**TEXTE DE LA PAGE:**
══════
Rapport de majorité de Mme Alessandra Oriolo (Ve)
Rapport de minorité de M. André Pfeffer (UDC)

Débat

La présidente. Le point suivant est la R 875-A, que nous traitons en catégorie II, trente minutes. Le rapport de majorité de Mme Alessandra Oriolo est repris par Mme Emilie Fernandez, à qui je cède le micro.

Mme Emilie Fernandez (Ve), rapporteuse de majorité ad interim. Merci, Madame la présidente. La résolution 875 date un peu, puisqu'elle a été déposée en février 2019, soit il y a cinq ans. La majorité de la commission s'est positionnée en faveur de ce texte, qui demande à l'Assemblée fédérale que les cantons puissent être libres d'instituer un congé parental.

Ce projet a donc été déposé en 2019, à un moment où le congé paternité de deux semaines n'avait pas encore été accepté par le peuple. En traitant ce texte en 2021, la majorité de la commission a estimé nécessaire d'obtenir pour Genève l'autorisation d'instituer un congé parental propre à notre canton.

Entre-temps, Genève a voté, en juin 2023, le mécanisme de financement d'un congé parental de 24 semaines, qui est actuellement à l'étude à Berne. En effet, le cadre juridique doit être clarifié et adapté au niveau fédéral pour la mise en place de congés parentaux cantonaux ou, le cas échéant, pour qu'un congé parental fédéral puisse être instauré, afin d'éviter qu'il y ait 26 congés parentaux différents en Suisse. Une résolution de Mme de Chastonay allant dans ce sens est d'ailleurs actuellement à l'étude à la commission des affaires sociales.

L'objectif visé par le groupe Vert est d'envoyer un message clair à Berne: Genève souhaite qu'un congé parental soit rapidement instauré. Dans cette optique, nous soutiendrons l'amendement déposé par Mme Bidaux et vous encourageons à voter cette résolution amendée.

Présidence de M. Thierry Cerutti, deuxième vice-président

M. André Pfeffer (UDC), rapporteur de minorité. Mesdames et Messieurs les députés, cette résolution a effectivement été déposée début 2019, soit avant l'acceptation du congé paternité de deux semaines par le peuple suisse. Ce texte contient deux objectifs principaux: premièrement, l'instauration d'un congé parental dans le droit fédéral - actuellement, la loi fédérale sur les allocations pour perte de gain en cas de service, de maternité et de paternité ne prévoit pas le congé parental -, deuxièmement, l'augmentation des prestations et de la durée pour le congé de maternité et celui de paternité (qui vient d'être accepté pour une durée de deux semaines), ainsi que l'introduction d'un congé parental.

Pour des raisons étonnantes et contradictoires, la commission des affaires sociales a parallèlement, d'une part, gelé deux projets de lois - il s'agit du PL 12595 intitulé «Renforcement des congés maternité et paternité à Genève» et du PL 12467 «Pour le maintien du revenu durant le congé maternité et adoption», dont le coût était estimé à 480 millions par année, ce qui avait été jugé excessif - et, d'autre part, via cette résolution, demandé à la Confédération qu'elle légifère, afin que notre canton puisse instaurer ces prestations.
══════
**DONNÉES DISPONIBLES:**
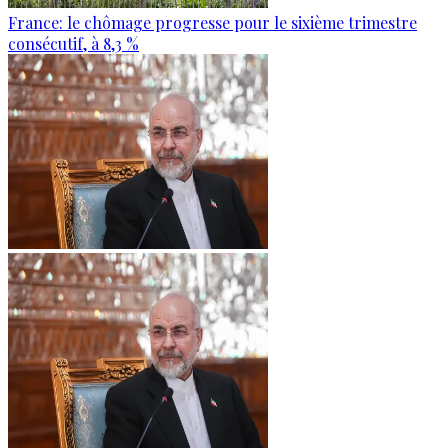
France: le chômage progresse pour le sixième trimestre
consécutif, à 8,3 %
══════
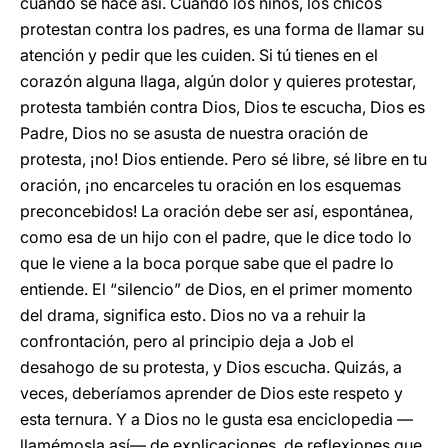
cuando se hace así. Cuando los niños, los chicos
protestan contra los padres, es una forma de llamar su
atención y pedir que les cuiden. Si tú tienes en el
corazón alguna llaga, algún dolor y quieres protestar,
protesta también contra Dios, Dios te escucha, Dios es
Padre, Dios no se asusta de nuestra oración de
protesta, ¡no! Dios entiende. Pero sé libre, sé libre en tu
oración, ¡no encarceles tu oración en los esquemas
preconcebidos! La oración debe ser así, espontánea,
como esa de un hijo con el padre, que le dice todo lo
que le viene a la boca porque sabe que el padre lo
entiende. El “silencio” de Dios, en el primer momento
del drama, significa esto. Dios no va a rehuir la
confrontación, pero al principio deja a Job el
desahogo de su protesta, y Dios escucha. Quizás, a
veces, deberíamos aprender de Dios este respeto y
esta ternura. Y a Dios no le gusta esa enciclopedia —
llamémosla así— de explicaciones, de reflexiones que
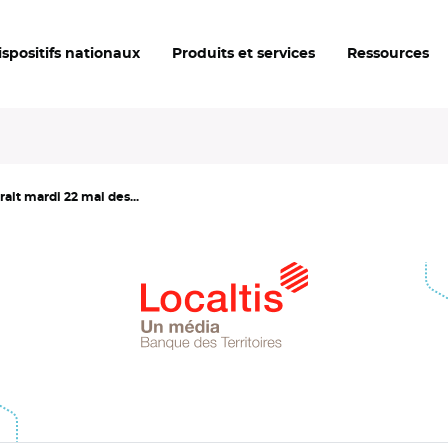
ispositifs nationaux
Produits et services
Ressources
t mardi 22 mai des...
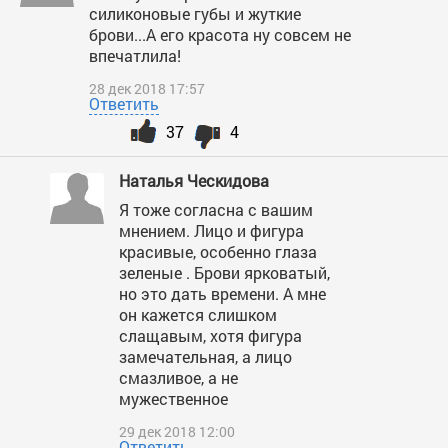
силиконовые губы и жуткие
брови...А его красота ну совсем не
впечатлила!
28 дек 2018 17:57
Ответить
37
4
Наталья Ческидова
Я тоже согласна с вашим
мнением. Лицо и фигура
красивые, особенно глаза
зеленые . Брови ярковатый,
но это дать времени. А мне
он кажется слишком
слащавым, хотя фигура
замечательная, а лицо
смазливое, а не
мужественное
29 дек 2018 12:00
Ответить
══════
**CONSIGNE 1:** Citez le passage du débat sur le congé parental qui commence par « Entre-temps, Genève a » et se termine par « des affaires sociales. ».
**CONSIGNE 2:** D'après le débat sur le congé parental, quand Genève a-t-il voté le mécanisme de financement d'un congé parental de 24 semaines ?
**CONSIGNE 3:** Poursuivez le débat sur le congé parental à partir de l'endroit où il s'arrête, s'il vous plaît.
Les enregistrements constituent un matériau distinct du débat sur le congé parental.

**RÉSULTAT 1:**
Entre-temps, Genève a voté, en juin 2023, le mécanisme de financement d'un congé parental de 24 semaines, qui est actuellement à l'étude à Berne. En effet, le cadre juridique doit être clarifié et adapté au niveau fédéral pour la mise en place de congés parentaux cantonaux ou, le cas échéant, pour qu'un congé parental fédéral puisse être instauré, afin d'éviter qu'il y ait 26 congés parentaux différents en Suisse. Une résolution de Mme de Chastonay allant dans ce sens est d'ailleurs actuellement à l'étude à la commission des affaires sociales.

**RÉSULTAT 2:** En juin 2023.

**RÉSULTAT 3:**
La minorité de la commission estime que les chances de succès de cette résolution seraient très très faibles. Vu l'importance du congé parental et son bénéfice pour l'éducation des enfants, qui n'est pas contesté, un sujet aussi complexe et impliquant massivement nos entreprises et nos finances publiques devrait être porté et supporté par nos conseillers nationaux et aux Etats.

Pour ces raisons, la minorité de la commission - qui est très large, puisque je précise que ce sont tout de même sept commissaires qui ont voté le refus de ce texte, contre huit qui soutenaient son renvoi à Berne - vous recommande de rejeter cette résolution. Merci de votre attention.

Présidence de Mme Céline Zuber-Roy, présidente

Mme Sophie Demaurex (S). Mesdames les députées, Messieurs les députés, le parti socialiste est résolument attaché à la mise en place d'un congé parental. Par cette résolution et l'amendement proposé, il est demandé à Berne - n'en déplaise au député Yves Nidegger, vous lui transmettrez, Madame la présidente - de produire une base légale permettant la création d'un congé parental fédéral et la mise en oeuvre de l'IN 184 acceptée en votation par les Genevois le 18 juin 2023. Il est à rappeler que cette initiative comporte des instabilités juridiques, raison pour laquelle le parti socialiste avait proposé un contreprojet permettant de corriger certaines lacunes constatées et de placer hors de danger les acquis genevois.

Instaurer un congé parental est aujourd'hui une nécessité, tant pour les parents que pour la société. Après l'introduction à Genève en 2001 d'un congé maternité de seize semaines et la mise en place au niveau fédéral en 2005 d'un socle de quatorze semaines du même congé maternité, après l'entrée en vigueur, en janvier 2021 seulement, d'un congé paternité de deux semaines, il est plus que temps d'entreprendre la réalisation d'un congé parental. Il permettra aux deux parents d'endosser pleinement cette fonction auprès de leurs enfants, et cela, à terme, de manière égalitaire.

Le parti socialiste s'assurera que des garanties soient prises pour éviter que le déploiement du congé parental ne mette en péril la loi instituant une assurance en cas de maternité et d'adoption, la LAMat, voire qu'il s'y substitue. Il s'assurera également de l'intégration des travailleurs et des travailleuses indépendantes dans le champ du congé parental. Il s'assurera encore de la mise en question de la durée du congé maternité genevois puisque le texte de l'initiative prévoit que, sur demande commune de deux bénéficiaires de l'assurance, l'Etat garantit la possibilité pour l'un d'entre eux de reporter deux semaines de l'assurance en faveur de l'autre bénéficiaire.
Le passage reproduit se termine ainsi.